**Your tasks:**
• 1. According to the Fred Thompson interview, which law school did Thompson attend?
• 2. Extend the Fred Thompson interview beyond its final line, keeping the same back-and-forth with Ben Wattenberg.
──────── Excerpt to read ────────
Fred Thompson: Well my folks were from a little town of Lawrenceburg, Tennessee. It’s about seventy miles south of Nashville on the Alabama line. I was actually born in Alabama. I was there for a few months, but was raised in Lawrenceburg. And I went back there and practiced law for a couple of years when I got out of law school.

Ben Wattenberg: ...Lawrenceburg...

Fred Thompson: Yes, there was about eight or nine thousand people back then I guess.
Ben Wattenberg: Where did you go to college?

Fred Thompson: I went to Memphis State undergrad and Vanderbilt Law School.

Ben Wattenberg: And then?

Fred Thompson: Well then I practiced law and went back to my little hometown...
Ben Wattenberg: You have brothers? Sisters?

Fred Thompson: ...and... got one younger brother. And went back to Nashville to become Assistant United States Attorney. When Nixon was elected President, there weren’t’ many Republican, young Republican lawyers in the middle of Tennessee. Pretty heavy Democratic territory. So I benefited from that. And so I had a chance to go up and try criminal cases, mainly, prosecute criminal cases in the federal court in Nashville. Of course some of them were moonshiners (laughter). I always said if my old granddaddy knew what I was doing, he’d probably turn over in his grave (laughter). But a lot of bank robbers and really bad guys. I was introduced to Howard Baker by a young friend of mine. And left there to go with the Baker campaign for reelection...
──────── Source data ────────
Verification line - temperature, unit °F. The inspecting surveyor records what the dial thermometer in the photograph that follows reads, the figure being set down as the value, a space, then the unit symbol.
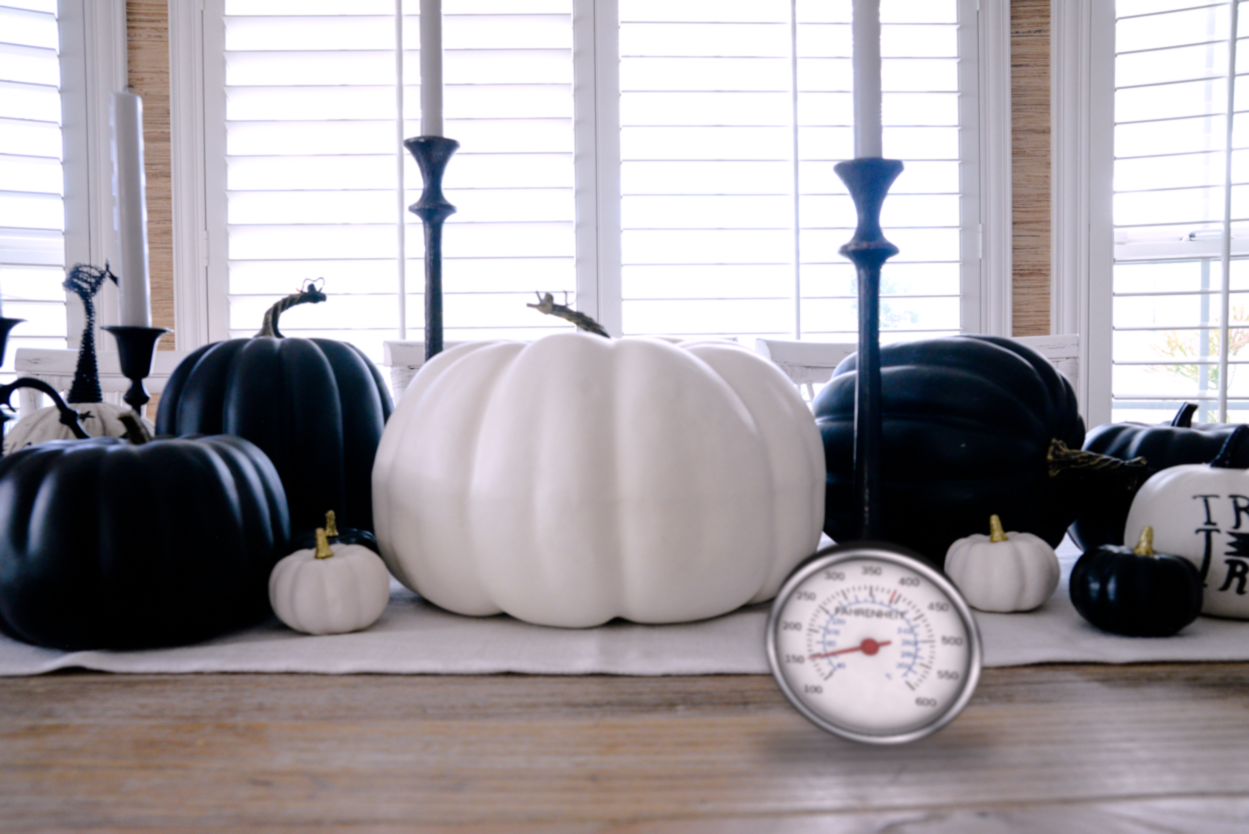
150 °F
────────
**Answers by task:**
• 1. Vanderbilt Law School.

• 2.
Ben Wattenberg: I see.

Fred Thompson: ...for his Senate seat.

Ben Wattenberg: And Howard Baker, as he used to say of himself with some people, came up to about your belly button, right?

Fred Thompson: That’s right (laughs). That young man, incidentally, was Lamar Alexander.

Ben Wattenberg: Oh really?

Fred Thompson: Who became governor of Tennessee and of course has taken my seat there in the United States Senate. So Lamar and I are kind of Baker boys and we got started out together a long about that time. The day I left the U.S. Attorney’s Office to go with the Baker campaign, it was a non-paying job, you know, was the day, that night of the Watergate break-in.

Ben Wattenberg: Oh, I see.

Fred Thompson: So that situation developed...

Ben Wattenberg: I see.

Fred Thompson: ...the campaign played out, he won, went back to Washington, called me up and says we got a little matter up here that might take a month or so that I want you to come up here and help me on as Republican Council on the Watergate Committee.

Ben Wattenberg: This is Senator Baker.

Fred Thompson: This is Senator Baker. So I went up, and, as I say, the rest is history. Turned out to be a year and a half.


Ben Wattenberg: And then you go back to Tennessee and decide to run for the Senate?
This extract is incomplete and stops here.